Feature combinations aren’t immutable facts of nature. Manufacturers make a conscious choice about what to include. If a good camera and international NFC combined with a headphone jack would attract a lot of buyers, don’t you think Samsung or Google would make a phone like that to better compete?
It’s nothing to do with “democratic ideal.” It’s about understanding that companies want to make money and if a feature is desirable, they will leverage that in their quest to make money. Some may fail to understand what their customers want, but all of them? It’s not plausible.
The "???" is "hey, Apple are doing it! since we already copy so many ideas from them, let's shave a few cents on the amp and jack receptacle, and if anyone complains, just claim that it's the trendy thing to do now".
And why didn't any of the multitude of phone makers say "turns out that people actually want a headphone jack, let's spend a few extra cents and steal all of our competitors' customers"?
Almost like there were at least three other features more important.
The most important letters in English are E, T and A. I'm sure you won't notice if we remove H from all keyboards, right? After all, the survey says it's not in the top three. And given a choice between a keyboard without E and one without H, nobody buys the one without H, proving they really don't need the H.
Why wouldn’t some keyboard manufacturer realize that a lot of people actually do need all of the letters, sell a keyboard with all of them, and make bank?

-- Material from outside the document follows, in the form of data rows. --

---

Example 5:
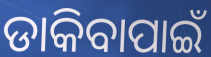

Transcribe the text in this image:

ଡାକିବାପାଇଁ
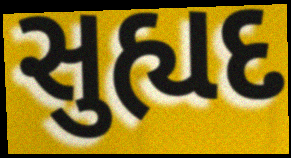
સુહ્યદ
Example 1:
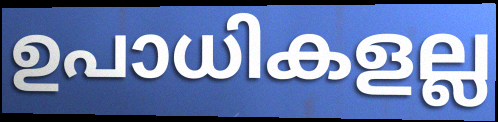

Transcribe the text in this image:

ഉപാധികളല്ല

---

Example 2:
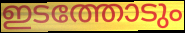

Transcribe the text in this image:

ഇടത്തോടും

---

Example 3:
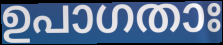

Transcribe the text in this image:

ഉപാഗതാഃ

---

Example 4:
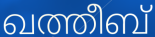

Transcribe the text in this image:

ഖത്തീബ്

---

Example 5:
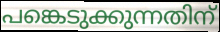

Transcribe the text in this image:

പങ്കെടുക്കുന്നതിന്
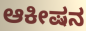
ಆಕೀಷನ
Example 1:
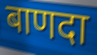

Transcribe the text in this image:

बाणदा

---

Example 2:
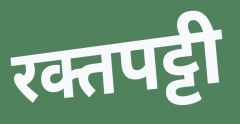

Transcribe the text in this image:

रक्तपट्टी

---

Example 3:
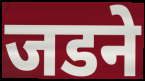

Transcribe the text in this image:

जडने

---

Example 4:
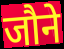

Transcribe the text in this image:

जौने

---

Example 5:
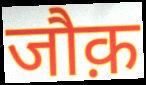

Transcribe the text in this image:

जौक़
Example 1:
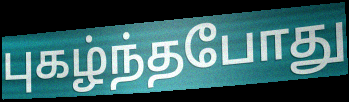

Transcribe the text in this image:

புகழ்ந்தபோது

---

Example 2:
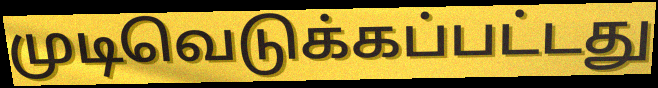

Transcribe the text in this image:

முடிவெடுக்கப்பட்டது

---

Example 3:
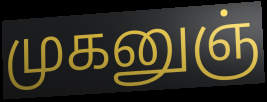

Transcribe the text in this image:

முகனுஞ்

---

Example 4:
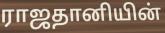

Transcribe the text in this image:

ராஜதானியின்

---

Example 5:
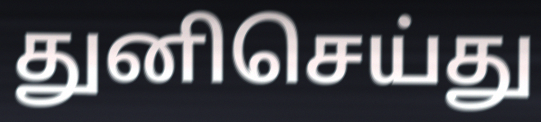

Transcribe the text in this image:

துனிசெய்து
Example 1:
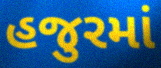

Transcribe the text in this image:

હજુરમાં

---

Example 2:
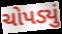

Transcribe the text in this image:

ચોપડ્યું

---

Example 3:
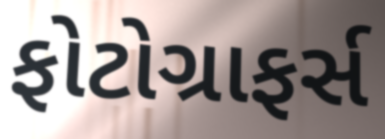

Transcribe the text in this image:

ફોટોગ્રાફર્સ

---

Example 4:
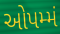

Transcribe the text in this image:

ઓપમ્મં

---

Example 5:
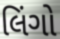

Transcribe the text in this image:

લિંગો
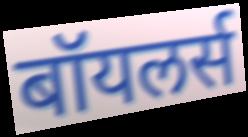
बॉयलर्स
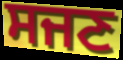
ਸਜਣ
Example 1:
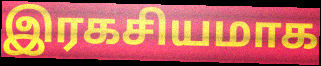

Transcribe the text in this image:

இரகசியமாக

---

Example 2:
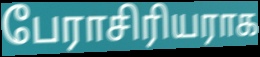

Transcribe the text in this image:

பேராசிரியராக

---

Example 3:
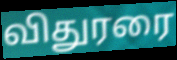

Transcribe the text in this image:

This theory that people want headphone jacks and phone makers won’t provide them makes no sense. It requires phone makers to be so cost conscious that they’ll remove a desirable feature to save a few cents, yet simultaneously so clueless that they won’t take advantage of consumer preferences to beat their competition. This sort of thing happens with individual companies, but not with every single company in a competitive market with many competitors.
I don’t know why people can’t just accept that they have a minority preference. There’s nothing wrong with that. I’m sure it’s far from your only one (I have plenty of my own, just not this one). There’s nothing wrong with general complaints that the market doesn’t cater to your minority preference. But arguing that it’s actually the majority, when it plainly isn’t, it just weird.
Because a large number of “everyone” is buying keyboards from your competitors. If you make a keyboard with all the letters, you’ll get more of those sales.
No, I wouldn’t but a keyboard with a tm key because I don’t care about having such a key. Pretty much nobody would. That’s why such keyboards aren’t made. You’re making my argument for me here.
Counterpoint: if, instead of differentiating yourself, you copy Apple, nobody will fire you for that decision, even if it sucks.
Bonus: now that neither you nor Apple are including the jack, consumers resign themselves to a worse user experience and just buy your product (or theirs).